He didn’t die saving children from a burning building or hang gliding or mountain climbing as he had always imagined… no, he died from a massive heart attack due to the fact that he was just incapable of laying off bratwurst.

One second, he was grabbing his chest, sinking to his knees, wondering Is This It? The next, he was standing in complete blackness. No walls. No ceiling. No stars. No lights. Yet he could see his body clearly, as if illuminated from within – he was dressed in his favorite sweatshirt and jeans.

Yep – This Is It. So now what do I do?

Glancing to his right, he saw a figure making its way towards him. It was a man… unshaven, sunburnt, wearing a poncho and a hat, chewing on a small cigar. The man continued on, finally stopping about six feet away from Hiko, regarding him thoughtfully.

Hiko: God?

The man nodded.

Hiko: The Man With No Name is God?

God: I am all things to all men. I appear differently to everyone. I have only taken the form of your paltry idea of God, although, I must admit that The Man With No Name is rather apropos.

Hiko: So I’m dead.

God: Yep.

Hiko: That’s just frickin’ great. I had playoff tickets.

God: Life’s tough all over.

Hiko: Is this Heaven?

God (laughing): Hardly. That too is different for all people. I imagine your Heaven would involve fountains of beer.

Hiko: And endless sushi.

God: And probably some naked women.

Hiko: And cigarettes. Can you smoke in Heaven?

God: You can… if you were to go to Heaven.

Hiko: Ahhhhh, I see. There’s a question about whether I’m appropriate for Heaven, like it’s a country club.
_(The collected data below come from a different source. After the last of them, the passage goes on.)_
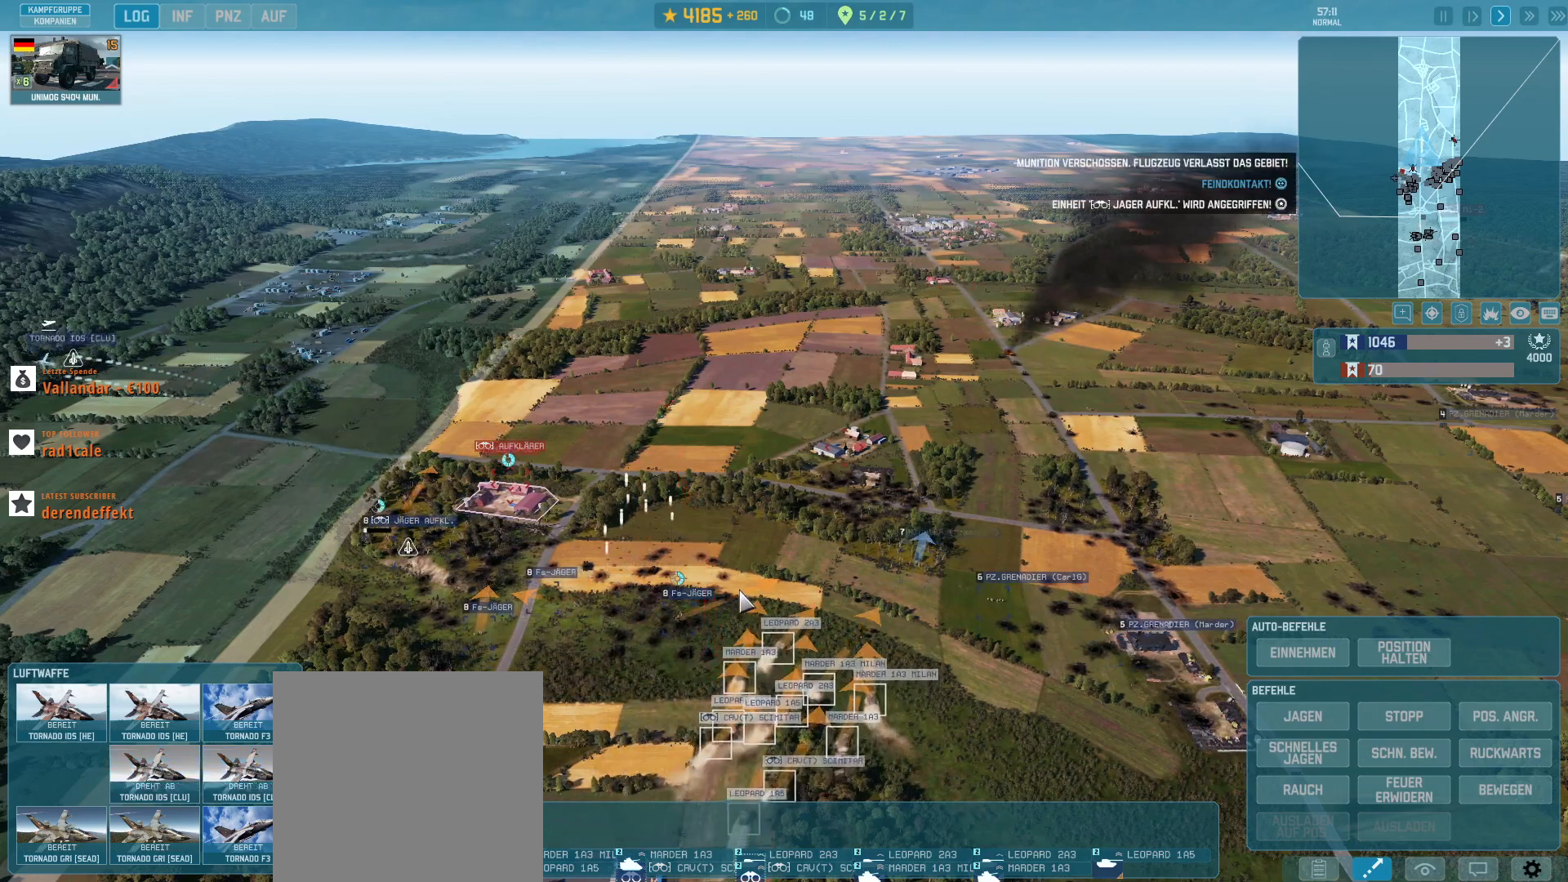
{"keys": ["g"], "mouse": [], "events": []}
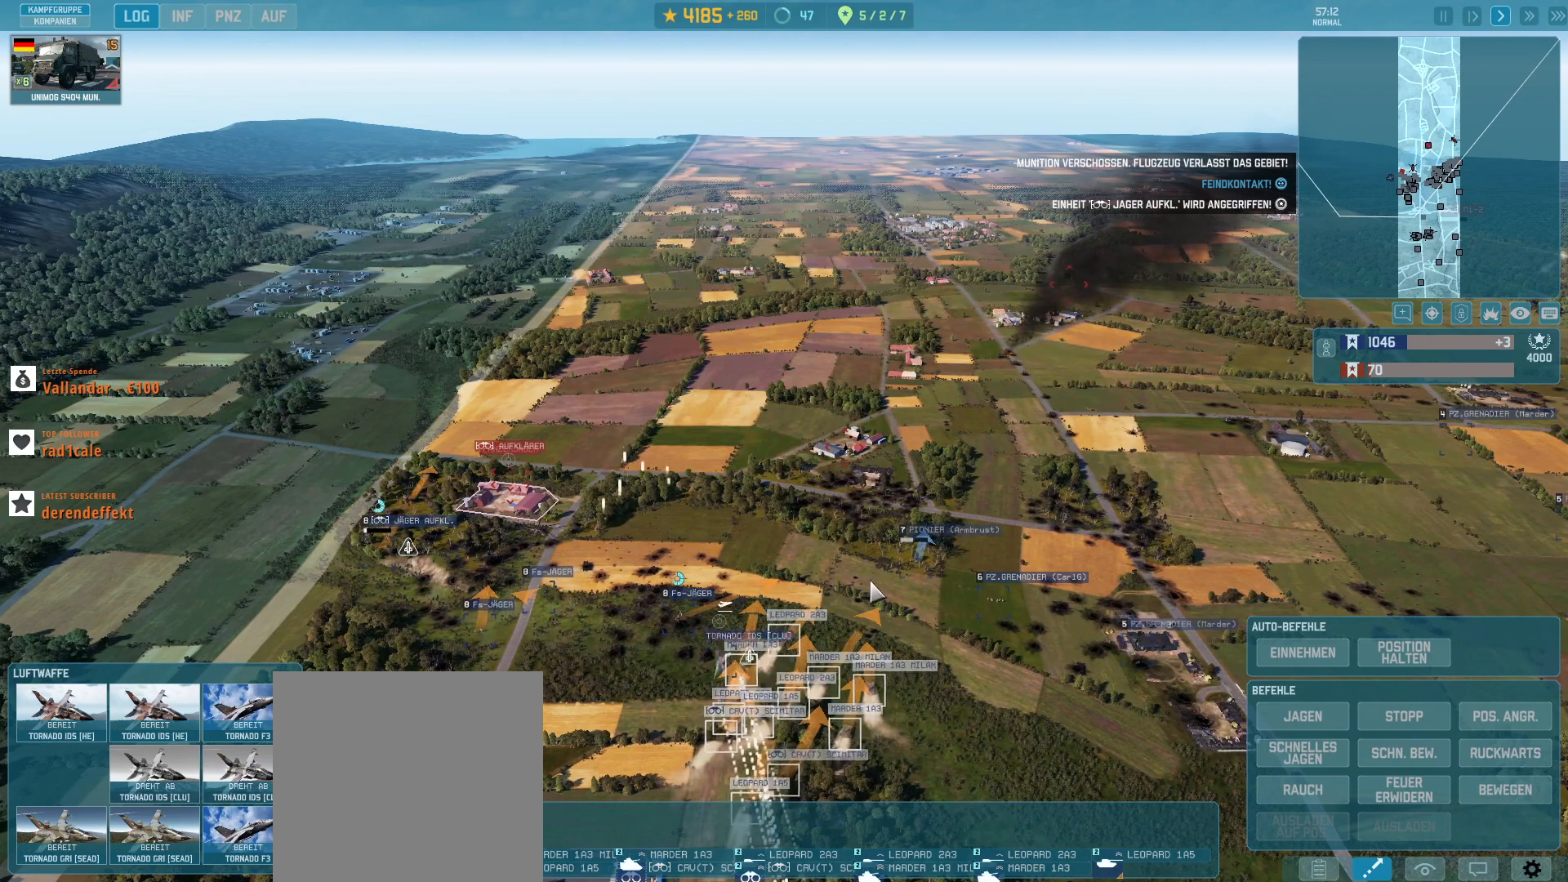
{"keys": ["g"], "mouse": [], "events": []}
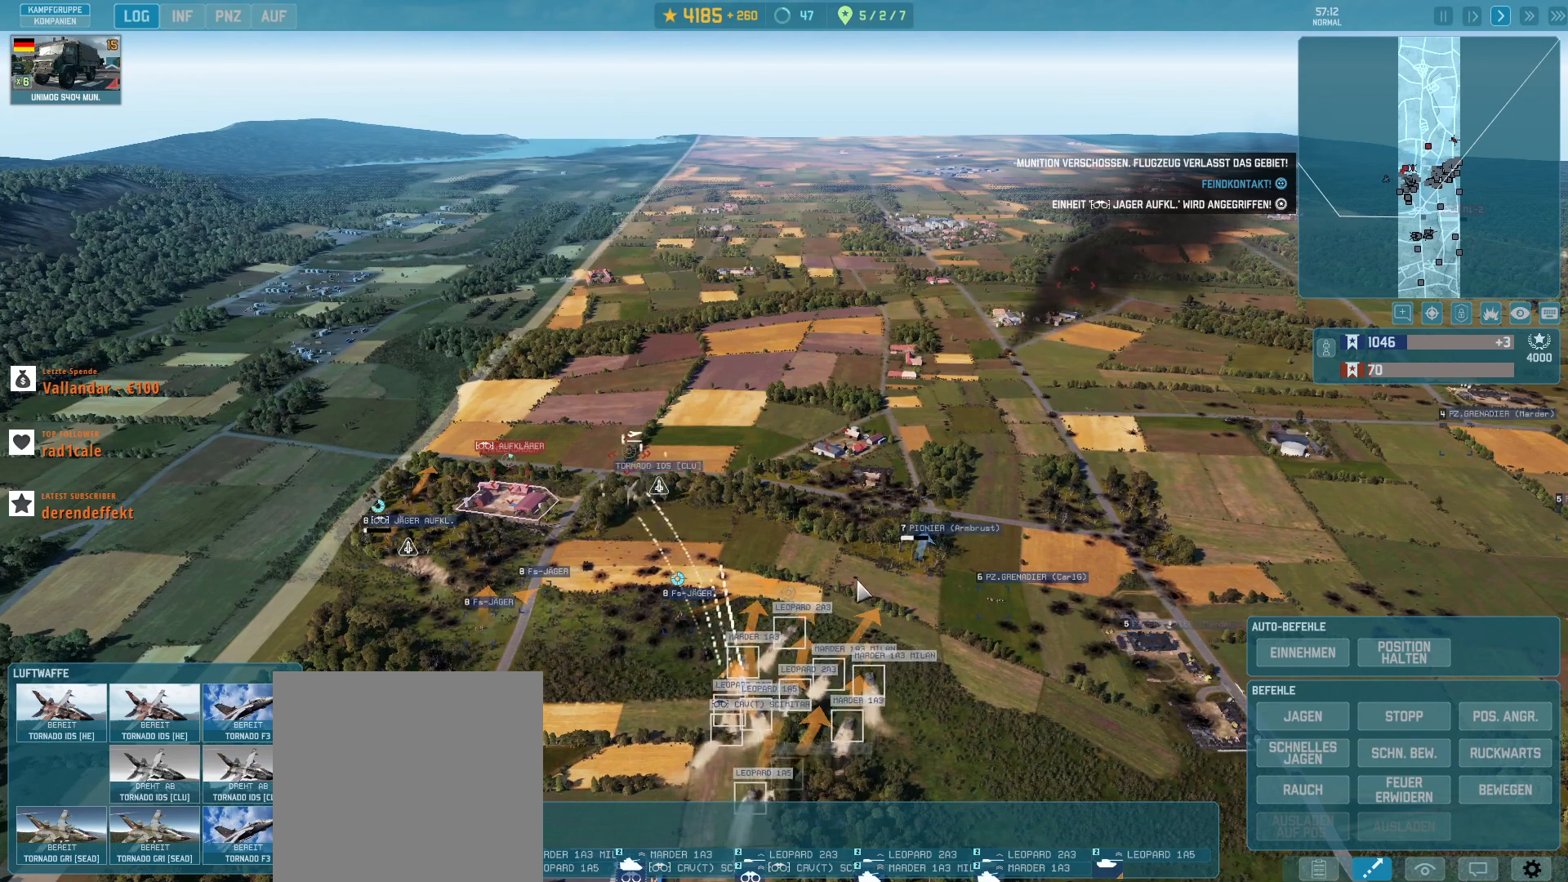
{"keys": ["g"], "mouse": [], "events": []}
So you’re here to – what? – judge me?

God: You could say that.

Hiko: Well, I’m probably sporked then, because, up until about 10 minutes ago, I didn’t believe in you, and last time I checked, that was a quick way to get one’s self into Hell.

God: Yes, you are probably – as you say – sporked.
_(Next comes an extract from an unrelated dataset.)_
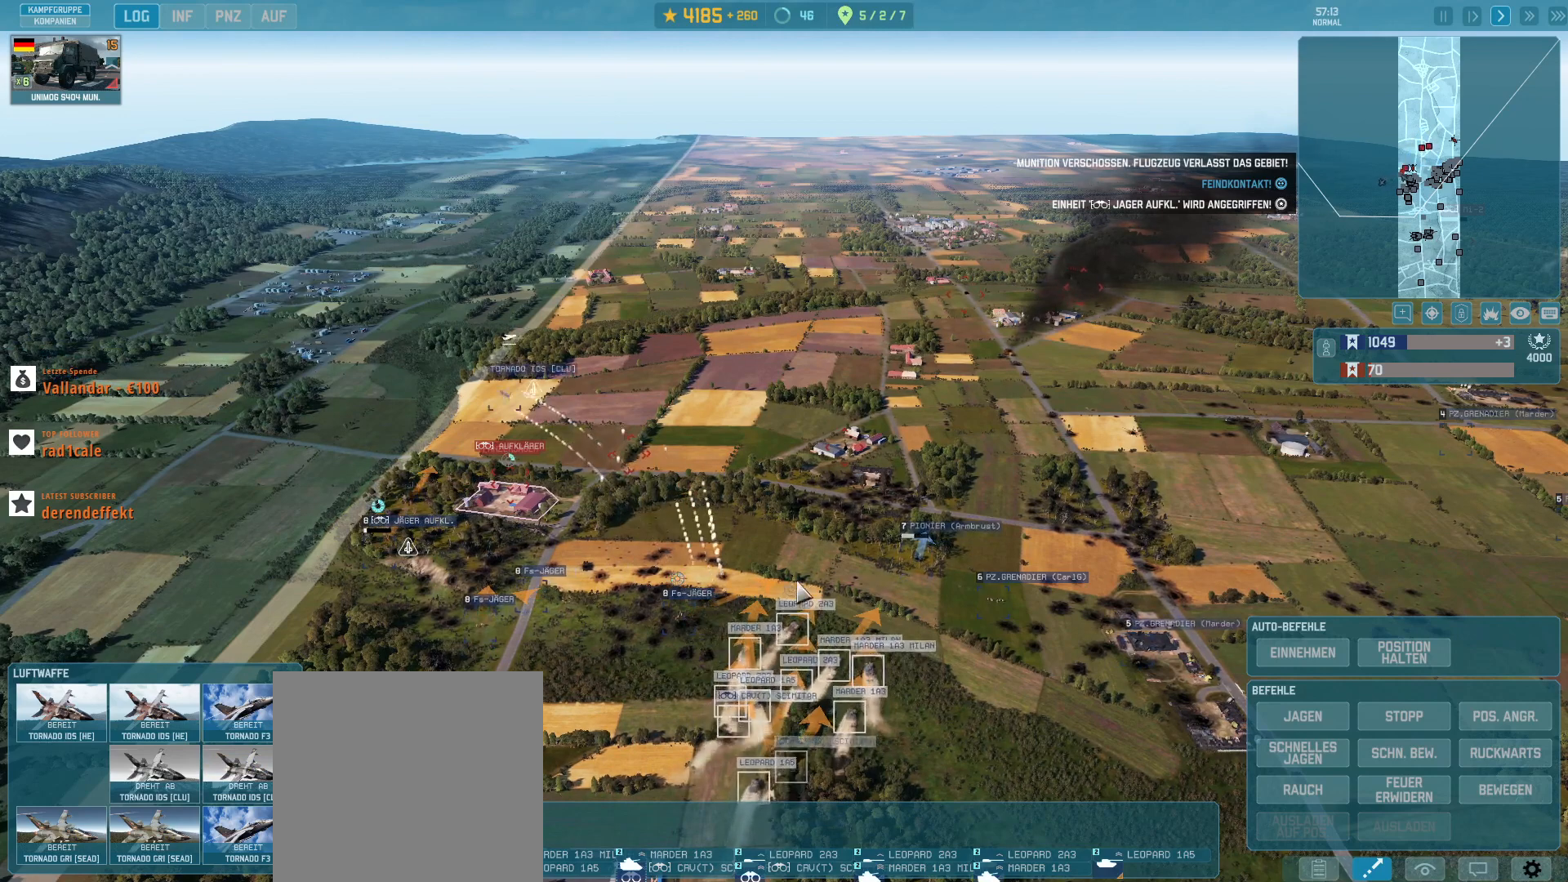
{"keys": ["g"], "mouse": [], "events": []}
Hiko: Even if I lived a good life?

God: You didn’t live that good a life.

Hiko: What are you talking about? I was a good father. I… was nice to old people… I gave $10 to the homeless one time… I…

God: …divulged in excess, stole, used my name in vain, had lustful thoughts about your neighbor’s wife…

Hiko: Who wouldn’t? She was spectacular!

God: …didn’t come to a complete stop at stop signs, experimented with illegal substances, had children out of wedlock, tried to set your girlfriend’s cat on fire…

Hiko: I was just trying to scare it!

God: …cheated on your taxes, cheated on several college girlfriends, farted in elevators, lied, masturbated far more than any normal human is entitled to…

Hiko: ALL RIGHT, ALL RIGHT! Christ, you sound like my ex-wife. Fine, send me to Hell, since you’re so frickin’ perfect!

God: Of course I’m perfect. I’m God.

Hiko: Really? Have you been to Earth lately?

God: I am all places at all times.

Hiko: OK. Then explain Detroit.

God: What do you mean “explain Detroit”?

Hiko: I’m just sayin’ that for someone that’s supposed to be perfect, you’re sure lettin’ the world fall into disrepair.

God: That’s not my doing. That’s the doing of mankind.

Hiko: You created mankind in your image.

God: Yep.

Hiko: Well, my friend, in case you hadn’t noticed, mankind is F**KED UP.

God: That’s not my doing either. I gave mankind free will. How they live their lives is up to them.

Hiko: For a being that’s all powerful, you sure seem to be saying “It’s not my fault” quite a bit.

God: What’s that supposed to mean?

Hiko: It means you gotta be a cruel-ass bastard if you’re cool with all the suffering that goes on in the world. The strong take advantage of the weak. The rich take advantage of the poor.

God: And all get what’s coming to them on Judgment Day.

Hiko: Whatever. I’m not a big fan of your system. It’s not a system at all, really. It’s a clusterf**k. That’s why I didn’t believe in you in the first place – no reasonable all-powerful being would let things get to such a state of suckitude.

God (irritated): Oh, really? This job looks that easy to you?

Hiko: It should be. You’re all powerful – you said so yourself…

God: Oh, Jesus, here we go again. Give some people a soap box… You ever try watching everyone on the Earth at once? It’s like trying to watch 7 billion football games all at the same time. It gives you a freakin’ headache! And the bitching! Holy shit, am I sick of hearing people bitch! You’d never believe the shit that people pray for. Back in the day, it was only important stuff, but now, people frickin’ pray for I-Pods and for sales at Macy’s and for their girlfriend to put on that black teddy and for DVD’s to come out on widescreen… It’ll drive you freakin’ nuts! And every Tom, Dick, and Hiko thinks they can do a better job than you! Tell me, o wise one, what would you do differently? What would you do if you were God?

Hiko: I don’t know… I’d definitely change some things.

God: OK – like what? Dazzle me, dickhead.

Hiko: Well… OK, the population thing is way out of control.

God (sarcastic): Fine. Wipe ‘em out with a plague. That’ll endear you to the masses.

Hiko: I didn’t say wipe ‘em out. Control ‘em. No one can have kids until they’re 30 years old. Women don’t produce eggs until they’re 30, men don’t produce sperm until they’re 30. And women only produce two eggs in their entire lives, so two kids is the max. And you can’t get pregnant until both parents undergo training and obtain a license.

God: So we’ve got a big time stoppage in children. That’ll go over well in underdeveloped countries and Utah.

Hiko: Men and women reach physical maturity at the age of 22, and then they cease to age after that. Disease is gone. Barring accident, everyone lives to the age of 100. On their 100th birthday, they die. Everyone gathers and they have a big party the night before.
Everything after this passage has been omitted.